## EXTRACT TO READ
▽
Probably should output "*****IIII" so we can distinguish it from
collapse operations easily.

> @@ -1307,6 +1403,9 @@ usage(void)
> #ifdef FALLOC_FL_COLLAPSE_RANGE
> " -C: Do not use collapse range calls\n"
> #endif
> +#ifdef FALLOC_FL_INSERT_RANGE
> +" -i: Do not use insert range calls\n"
> +#endif

I'd make that "-I" rather than "-i" so it matches with the "-C" of
collapse range.

Cheers,

Dave.
--
Dave Chinner
[email protected]

2015-02-17 01:02:20

by Dave Chinner

[permalink] [raw]
Subject: Re: [PATCH RESEND 3/12] ext4: Add support FALLOC_FL_INSERT_RANGE for fallocate

On Tue, Feb 17, 2015 at 12:47:50AM +0900, Namjae Jeon wrote:
> From: Namjae Jeon <[email protected]>
>
> This patch implements fallocate's FALLOC_FL_INSERT_RANGE for Ext4.
>
> 1) Make sure that both offset and len are block size aligned.
> 2) Update the i_size of inode by len bytes.
> 3) Compute the file's logical block number against offset. If the computed
> block number is not the starting block of the extent, split the extent
> such that the block number is the starting block of the extent.
> 4) Shift all the extents which are lying bewteen [offset, last allocated extent]
> towards right by len bytes. This step will make a hole of len bytes
> at offset.
>
> Signed-off-by: Namjae Jeon <[email protected]>
> Signed-off-by: Ashish Sangwan <[email protected]>

I'll leave this for the ext4 folk to review. If I don't get a review
by the time we're ready to merge the VFS and XFS code, then I'll
leave it out and let Ted merge it inhis own time.

Cheers,

Dave.
--
Dave Chinner
[email protected]

2015-02-17 01:43:52

by Namjae Jeon

[permalink] [raw]
Subject: RE: [PATCH RESEND 11/12] xfstests: fsx: Add fallocate insert range operation

>
> On Tue, Feb 17, 2015 at 12:47:58AM +0900, Namjae Jeon wrote:
> > From: Namjae Jeon <[email protected]>
> >
> > This commit adds fallocate FALLOC_FL_INSERT_RANGE support for fsx.
△
## RECORDS PROVIDED
▽
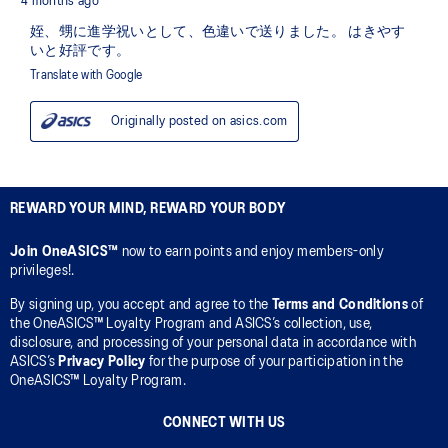
REWARD YOUR MIND, REWARD YOUR BODY
Join OneASICS™
now to earn points and enjoy members-only
privileges!.
By signing up, you accept and agree to the
Terms and Conditions
of
the OneASICS™ Loyalty Program and ASICS’s collection, use,
disclosure, and processing of your personal data in accordance with
ASICS’s
Privacy Policy
for the purpose of your participation in the
OneASICS™ Loyalty Program.
CONNECT WITH US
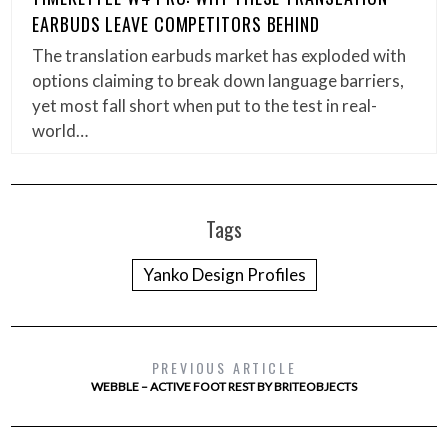
EARBUDS LEAVE COMPETITORS BEHIND
The translation earbuds market has exploded with
options claiming to break down language barriers,
yet most fall short when put to the test in real-
world…
Tags
Yanko Design Profiles
PREVIOUS ARTICLE
WEBBLE – ACTIVE FOOT REST BY BRITEOBJECTS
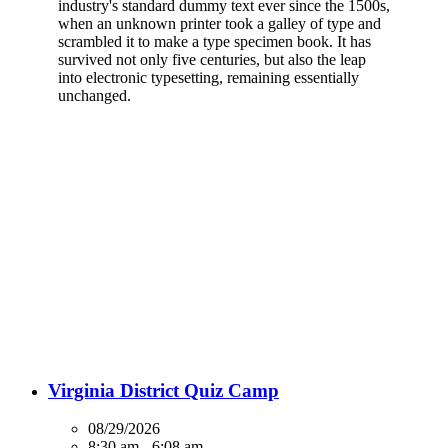
industry's standard dummy text ever since the 1500s,
when an unknown printer took a galley of type and
scrambled it to make a type specimen book. It has
survived not only five centuries, but also the leap
into electronic typesetting, remaining essentially
unchanged.
UPCOMING EVENTS
Virginia District Quiz Camp
08/29/2026
8:30 am - 6:08 am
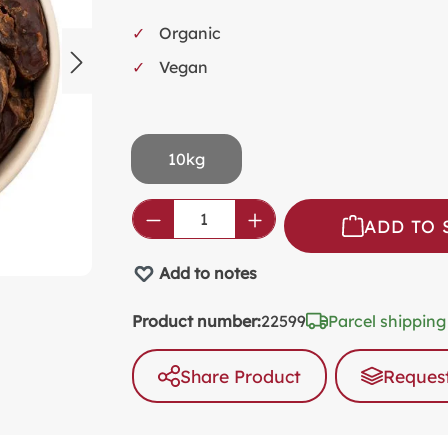
SW
Organic
KI
Vegan
MI
FO
VA
10kg
PL
PR
Product Quantity: Enter the
ADD TO 
SP
Add to notes
NO
AL
Product number:
22599
Parcel shipping
PA
Share Product
Request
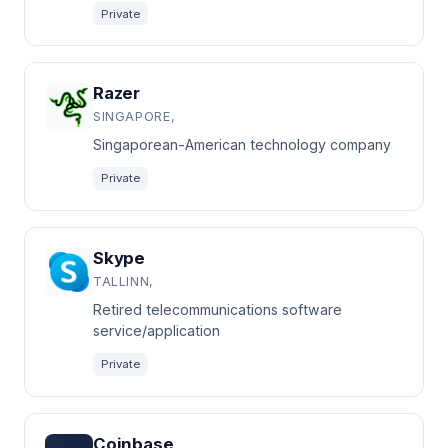
Private
Razer
SINGAPORE,
Singaporean-American technology company
Private
Skype
TALLINN,
Retired telecommunications software
service/application
Private
Coinbase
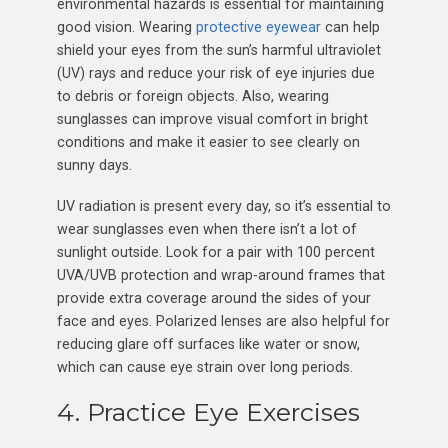
environmental hazards is essential for maintaining
good vision. Wearing
protective eyewear
can help
shield your eyes from the sun’s harmful ultraviolet
(UV) rays and reduce your risk of eye injuries due
to debris or foreign objects. Also, wearing
sunglasses can improve visual comfort in bright
conditions and make it easier to see clearly on
sunny days.
UV radiation is present every day, so it’s essential to
wear sunglasses even when there isn’t a lot of
sunlight outside. Look for a pair with 100 percent
UVA/UVB protection and wrap-around frames that
provide extra coverage around the sides of your
face and eyes. Polarized lenses are also helpful for
reducing glare off surfaces like water or snow,
which can cause eye strain over long periods.
4. Practice Eye Exercises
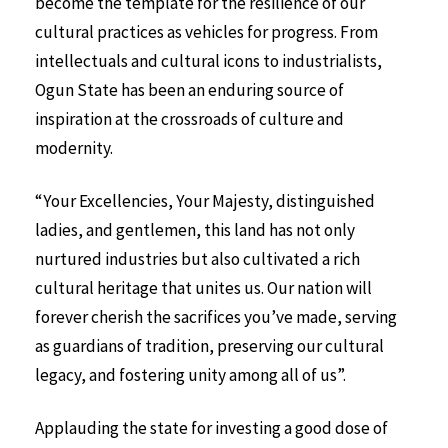
become the template for the resilience of our
cultural practices as vehicles for progress. From
intellectuals and cultural icons to industrialists,
Ogun State has been an enduring source of
inspiration at the crossroads of culture and
modernity.
“Your Excellencies, Your Majesty, distinguished
ladies, and gentlemen, this land has not only
nurtured industries but also cultivated a rich
cultural heritage that unites us. Our nation will
forever cherish the sacrifices you’ve made, serving
as guardians of tradition, preserving our cultural
legacy, and fostering unity among all of us”.
Applauding the state for investing a good dose of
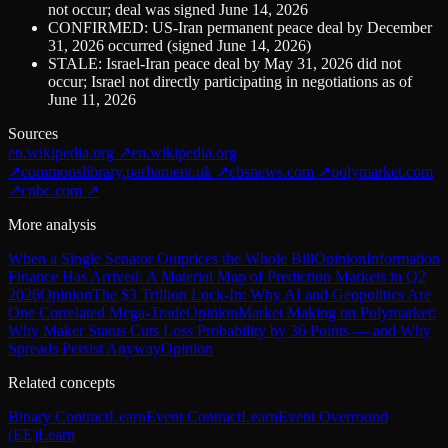
not occur; deal was signed June 14, 2026
CONFIRMED: US-Iran permanent peace deal by December
31, 2026 occurred (signed June 14, 2026)
STALE: Israel-Iran peace deal by May 31, 2026 did not
occur; Israel not directly participating in negotiations as of
June 11, 2026
Sources
en.wikipedia.org
↗
en.wikipedia.org
↗
commonslibrary.parliament.uk
↗
cbsnews.com
↗
polymarket.com
↗
cnbc.com
↗
More analysis
When a Single Senator Outprices the Whole Bill
Opinion
Information
Finance Has Arrived: A Material Map of Prediction Markets in Q2
2026
Opinion
The $3 Trillion Lock-In: Why AI and Geopolitics Are
One Correlated Mega-Trade
Opinion
Market Making on Polymarket:
Why Maker Status Cuts Loss Probability by 36 Points — and Why
Spreads Persist Anyway
Opinion
Related concepts
Binary Contract
Learn
Event Contract
Learn
Event Overround
(EE)
Learn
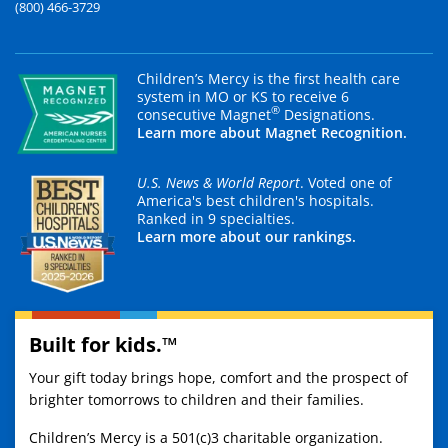
(800) 466-3729
Children’s Mercy is the first health care
system in MO or KS to receive 6
®
consecutive Magnet
Designations.
Learn more about Magnet Recognition.
U.S. News & World Report
. Voted one of
America's best children's hospitals.
Ranked in 9 specialties.
Learn more about our rankings.
Built for kids.™
Your gift today brings hope, comfort and the prospect of
brighter tomorrows to children and their families.
Children’s Mercy is a 501(c)3 charitable organization.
△
## ACTIONS TO TAKE
a - Print the passage of the patch thread from "2015-02-17 01:02:20" to "block size aligned." without changing a word.
b - List every numbered step in the patch thread's description of how ext4 implements FALLOC_FL_INSERT_RANGE.

## ANSWERS IN ORDER
a -
2015-02-17 01:02:20

by Dave Chinner

[permalink] [raw]
Subject: Re: [PATCH RESEND 3/12] ext4: Add support FALLOC_FL_INSERT_RANGE for fallocate

On Tue, Feb 17, 2015 at 12:47:50AM +0900, Namjae Jeon wrote:
> From: Namjae Jeon <[email protected]>
>
> This patch implements fallocate's FALLOC_FL_INSERT_RANGE for Ext4.
>
> 1) Make sure that both offset and len are block size aligned.

b -
1) Make sure that both offset and len are block size aligned.
2) Update the i_size of inode by len bytes.
3) Compute the file's logical block number against offset. If that block number is not the starting block of the extent, split the extent so that it becomes the starting block.
4) Shift all the extents lying in [offset, last allocated extent] to the right by len bytes. This makes a hole of len bytes at offset.